Dès qu'il sort de son domicile, les ennuis commencent. "Il y a un tabac qui a été aménagé vers 2013 à côté de chez moi avec une marche de 20 centimètres à l'entrée, regrette-t-il. Je suis allé voir le proprio après les travaux, il m'a dit 'Oui, j'avais demandé aux ouvriers qu'ils fassent un plan incliné' mais finalement il n'y en a pas."

Des transports très limités

Les transports restent une difficulté quotidienne. À Paris, seule la ligne 14 du métro est accessible en fauteuil roulant à Paris. Pierre-Emmanuel Robert prend le bus pour aller travailler mais "là où devrait se positionner une personne en fauteuil roulant pour monter, il y a un platane". Mais ce n'est pas le seul problème, l'homme doit aussi changer d'arrêt de bus pour monter dans le véhicule. 
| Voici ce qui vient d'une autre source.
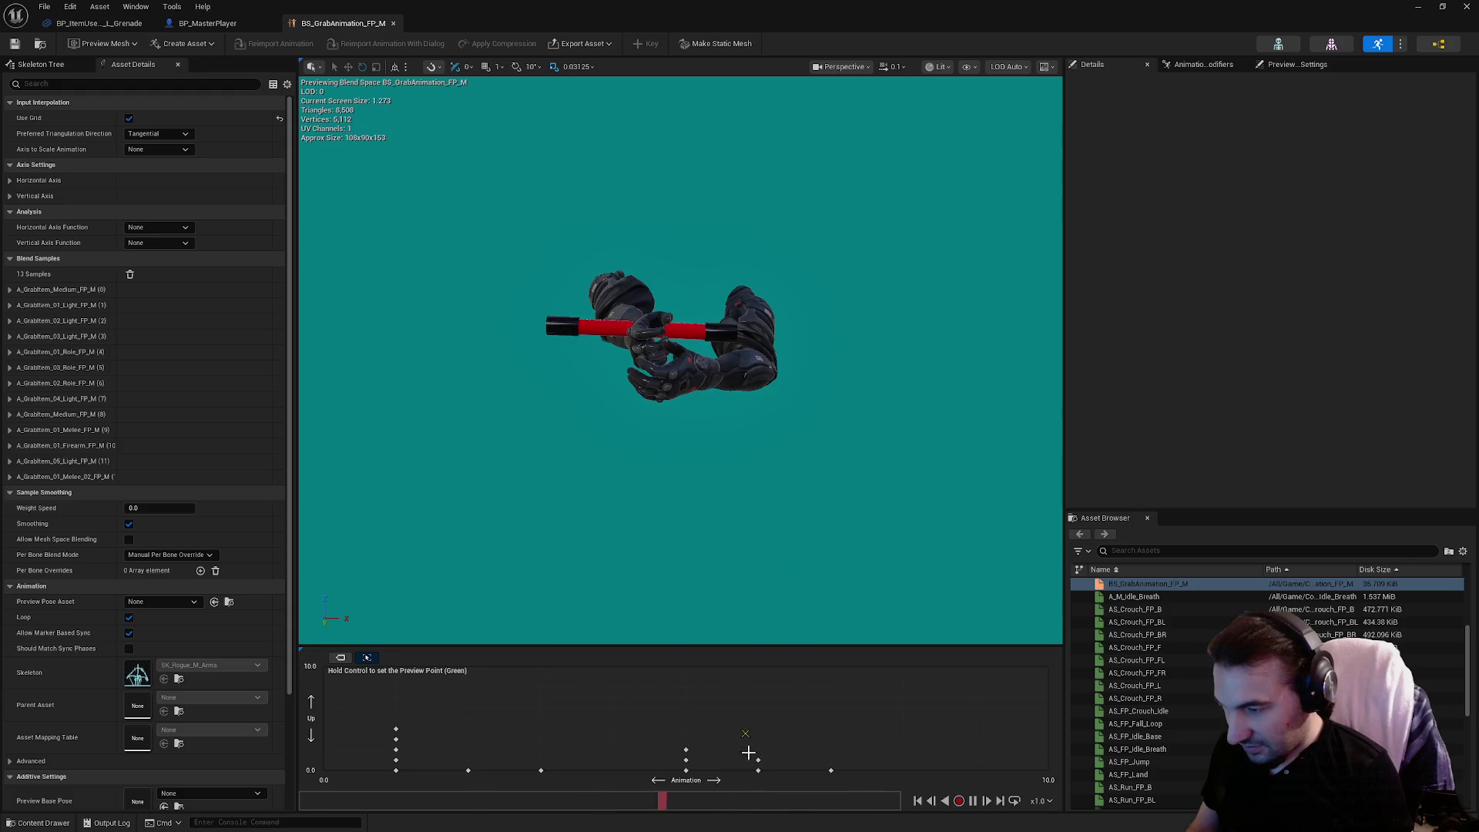
pyautogui.click(759, 760)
Si le bus déploie la palette pour monter, cela doit présenter une pente de moins de 10% sauf que l'abribus à côté de chez moi, je ne peux pas monter car la pente fait 15%"Pierre-Emmanuel Robertà franceinfo

Une fois descendu du bus, il reste encore dix minutes de trajet à l'ingénieur pour aller jusqu'à l'Inra, l'institut national de recherche agronomique dans le 5e arrondissement. Pierre-Emmanuel Robert bénéficie d'un bureau adapté et d'un employeur à l'écoute, mais pour le quinquagénaire, membre de l'association des paralysés de France, il y a trop peu d'aménagements. "J'ai fait une petite enquête : sur 30 cafés restaurants à proximité, il n'y en a que trois qui ont des toilettes accessibles", regrette-t-il. Pierre-Emmanuel Robert estime qu'il y a encore plus de retard en région sur l'accessibilité des lieux publics.